(TEXT FOR ANALYSIS begins)
A dead end democracy

The coalition in Afghanistan is insufficient, in the long run, in building a state

Moska Najib Delhi

The beginning of 2006 saw a committed continuation of paving democracy for Afghanistan, as the country was once again in the limelight. Afghanistan's remarkable journey to democracy, which many were skeptical of, was highlighted in the two-day conference held in London.

On January 31 and February 1, more than 60 countries and international organisations vowed not to abandon the fragile nation that faced challenging times ahead. With over $10.5 billion pledged for what is called the Afghanistan Compact, the nation looked forward to five more years of international assistance, indeed an endorsement for the next phase of its development.

In brief, the Afghanistan Compact established three necessary and vital issues of development: security, governance and eco-social growth. Furthermore, the plan incorporated ambitious objectives as a means to fulfill the ongoing transformation of the country from tyranny to democracy. These goals consisted of disbanding all illegal militias by 2007, enrolling 60 per cent girls and 75 per cent boys in primary schools by 2010, and exterminating the opium trade. While the success of these aspirations was clearly felt during the conference, the very basis of this democratic foundation, which lies in its two-year old constitution, has often failed to allure the limelight.
(TEXT FOR ANALYSIS ends)
(DATA SEGMENT begins)
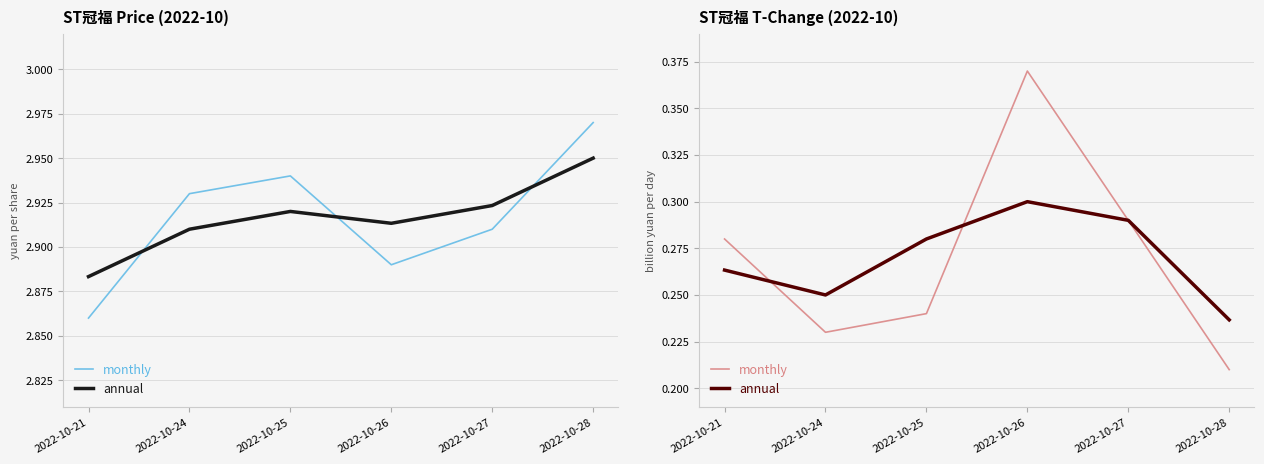

What is the average value of the monthly series?

0.3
(DATA SEGMENT ends)
◆ REQUEST A: Sum up the article about Afghanistan's democracy in two sentences.
◆ REQUEST B: Resume the article about Afghanistan's democracy after its final sentence.
The data stand apart from the article about Afghanistan's democracy.

◆ ANSWER A: At a two-day London conference in early 2006, more than 60 countries and international organizations pledged over $10.5 billion under the Afghanistan Compact, which promised Afghanistan five more years of international assistance. The Compact named security, governance and eco-social growth as the areas of development, with goals that included disbanding illegal militias by 2007, enrolling set shares of girls and boys in primary schools by 2010 and ending the opium trade, yet the country's two-year-old constitution has often drawn little attention.

◆ ANSWER B:
On January 4, 2004, when the international community congratulated Afghanistan on the adoption of its new constitution, it seemed that the war-torn nation had finally discovered a channel to struggle out of its long history. Its new regime was determined to depart from the radicalism of the Taliban regime and step towards a nation that would have "free and fair elections" to choose a "fully representative government."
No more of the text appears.